This is how to cultivate your mind's positive aspects when your person is navigating dementia-related brain changes
Dementia-related brain changes present specific shades of grief, loss, and stress that can overtake the family members who are providing care. An adult child, for example, might face unprecedented triggers, old conditioning, and guilt as they support a parent who is navigating Alzheimer’s.
Self-compassion might prove elusive when a Care Partner’s inner monologue is critical — harshly relaying looping stories of failure and shortcomings.
This is exactly why doctor and meditation instructor Lezlie Laws loves her work with this population. The mindfulness, gratitude, and meditation practices she teaches transform her students, which, in turn, directly impacts the person living with dementia.
“We often see people fighting against the condition that their person is in,” Laws says. “But the energy that you exhume when you are sitting by them in a state of total acceptance — that gets communicated to them.”
Your softness allows your person to relax, too.
“One of the reasons we suffer so much in life is we resist reality,” Laws says. “You can resist reality all you want, but you will never win that battle. Reality always wins.”
That’s why she begins her Mindfulness & Meditation class, offered through the Alzheimer’s & Dementia Resource Center, with a talk about acceptance, and the very real, valid emotions her students are navigating. Laws makes a distinction between the things we cannot control (the disease) and the things we can (our minds, our response).
The group, which meets the first Monday of each month via Zoom, is then led through a guided meditation and a question and answer period. Participants are encouraged to share their experiences and discuss obstacles to cultivating a practice.
“The daily practices that we have in our lives are the core things that make us feel better,” she says.
Most people are misguided about the time required to see benefits. You need two minutes to meditate, not two hours, research shows.
Laws suggests that students preface their meditation with a quick, two-minute gratitude list.
“You don’t have to sit down and journal for pages and pages and pages,” she says.
Start with five things — it doesn’t matter if you write the same five things every day, either.
“The research on gratitude shows that it doesn’t matter what you put on your list,” she says. “Doing it is the benefit.”
This process softens the heart, as it’s impossible to feel thankful and angry simultaneously, Laws notes.
Then, set your timer for another two minutes, close your eyes and breathe. She says it’s imperative that her beginning students stick to the two-minute meditation clock.
“You leave feeling like you could have done more,” she said.
In this way, practitioners build their self-care routine the same way they would a bicep muscle.
The two-minute gratitude reflection coupled with the two-minute meditation means you really only need four minutes total to begin shifting the brain.
“Caregivers really are stretched in so many ways,” Laws says. “Bringing this kind of equanimity into your life doesn’t change time but it gives you a kind of clarity and equipoise that allows you to move through your events with calm or ease.”
And that is its own blessing. The simple act of sitting in a doctor’s office or standing in line becomes its a mindfulness practice.
Laws, who has been meditating nearly six decades, is guided by her lifelong study of ancient wisdom traditions, the big existential questions, and her deep desire to see lifestyles, governments, and systems that center compassion and wellbeing for all.
When she was 55, at the pinnacle of her university career, Laws discovered ashtanga yoga, which completely changed her.
“I found a system that was kind of like an umbrella for all the different things I had been working on in my life,” she said.
She became a certified yoga instructor, went on several retreats, and diligently studied the eight limbs of yoga, ultimately creating Life Art Studio, to teach clients what she had learned.

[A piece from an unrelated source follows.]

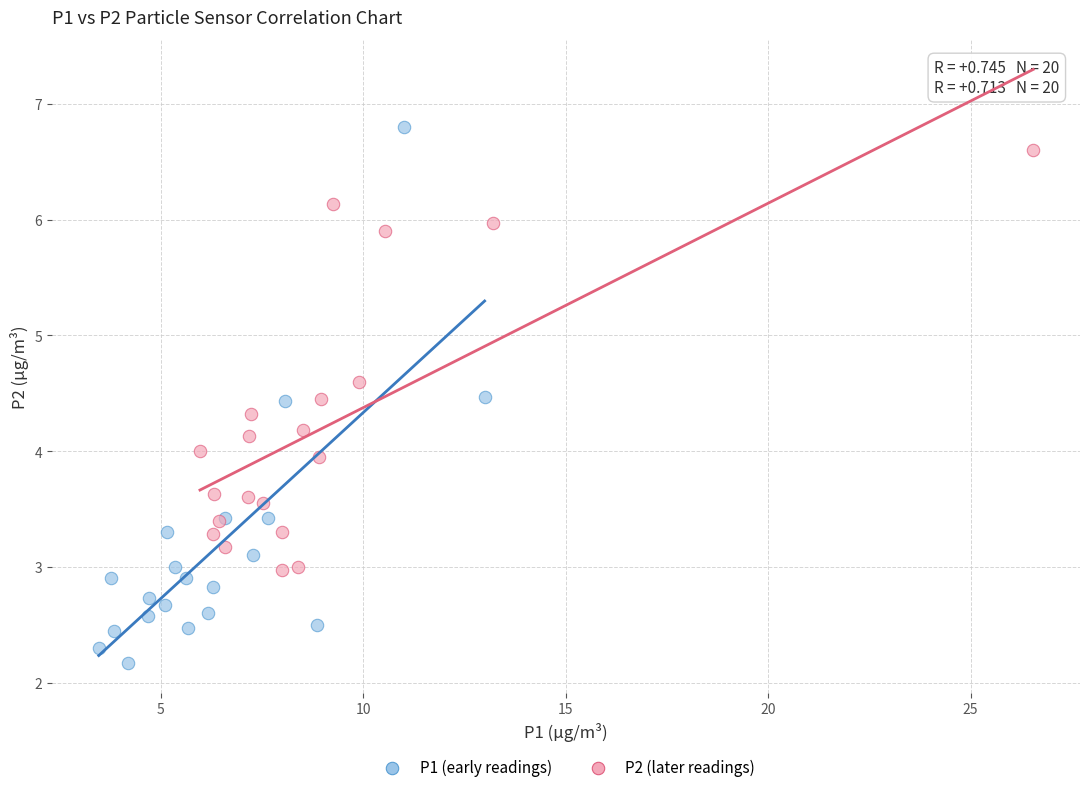

Which series reaches the minimum Y coordinate?

P1 (early readings)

“I just feel so grateful that I am 76 years old, and I’m still as excited about my work as I was when I started teaching at 22,” she says. “My friends all said you’re too old to do yoga, but 21 years later, I’m still doing yoga, I’m still on the path. I’m still feeling good and energized and most importantly I feel purposeful. I have a mission, a calling, and I want to do everything I can to support that work.”
That includes designing a journal for her students that strengthens their mindfulness practices. Called TIA (Thank, Intend, Ask), there is space for a gratitude list, daily intentions, and surrender.

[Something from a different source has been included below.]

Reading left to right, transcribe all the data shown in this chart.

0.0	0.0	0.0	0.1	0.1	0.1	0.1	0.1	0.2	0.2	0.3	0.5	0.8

“So much of the suffering we have is from the carelessness that we have in constructing our days,” she says.
Her teachings offer a simple, though not always easy, fix. The urgency that Care Partners face to be all things to all people might make self-care seem secondary.

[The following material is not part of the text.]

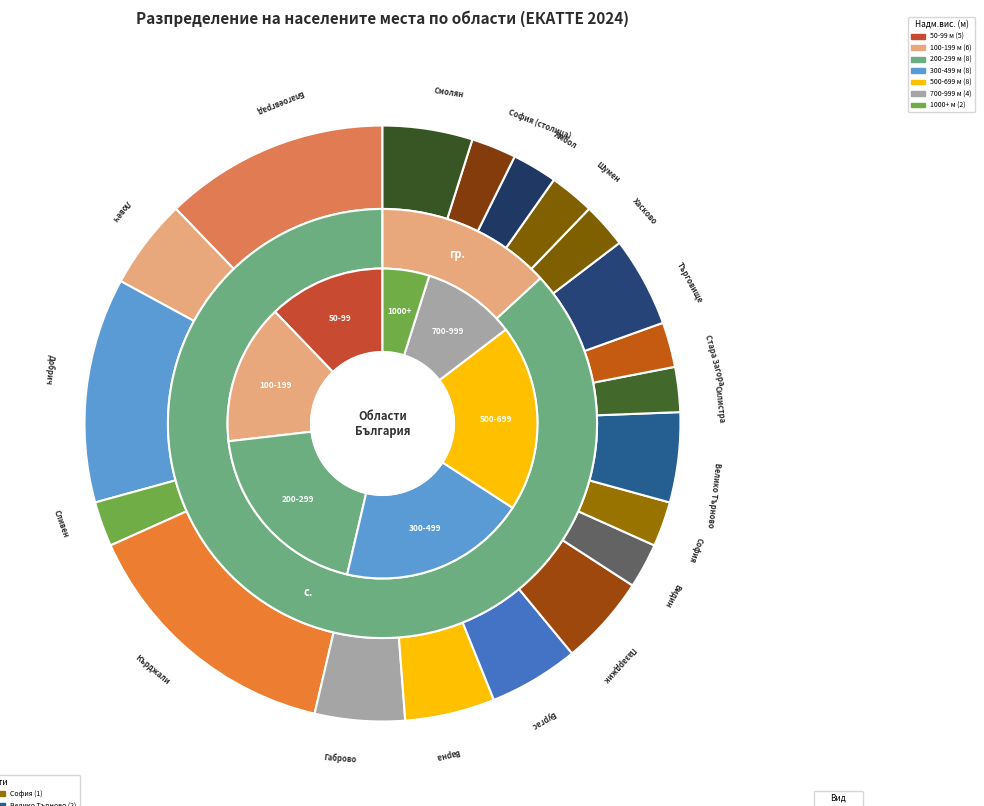

Between обл. Кърджали and обл. Велико Търново, which is larger?

обл. Кърджали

But that stress, when unchecked, means we can’t possibly give our best.
“If I can give myself that little bit of silence, it lets me move through my day with ease,” she says.
All it takes is two minutes for gratitude, and two minutes for meditation — a self-care routine that requires less than five minutes altogether.
Laws also emphasizes the importance of seeking out a regular sangha, or community, where you can ask questions and connect.
These groups help attendees embrace their mind’s positive aspects and disarm the negative aspects, Laws says. The conversations are critical.
Students start to notice the spontaneous joyful or contented feelings when they arise unattached to any specific story or event.
We all could use a little extra support in cultivating our inclination toward positivity, and the Mindfulness & Meditation class that Laws offers through ADRC is a great starting point.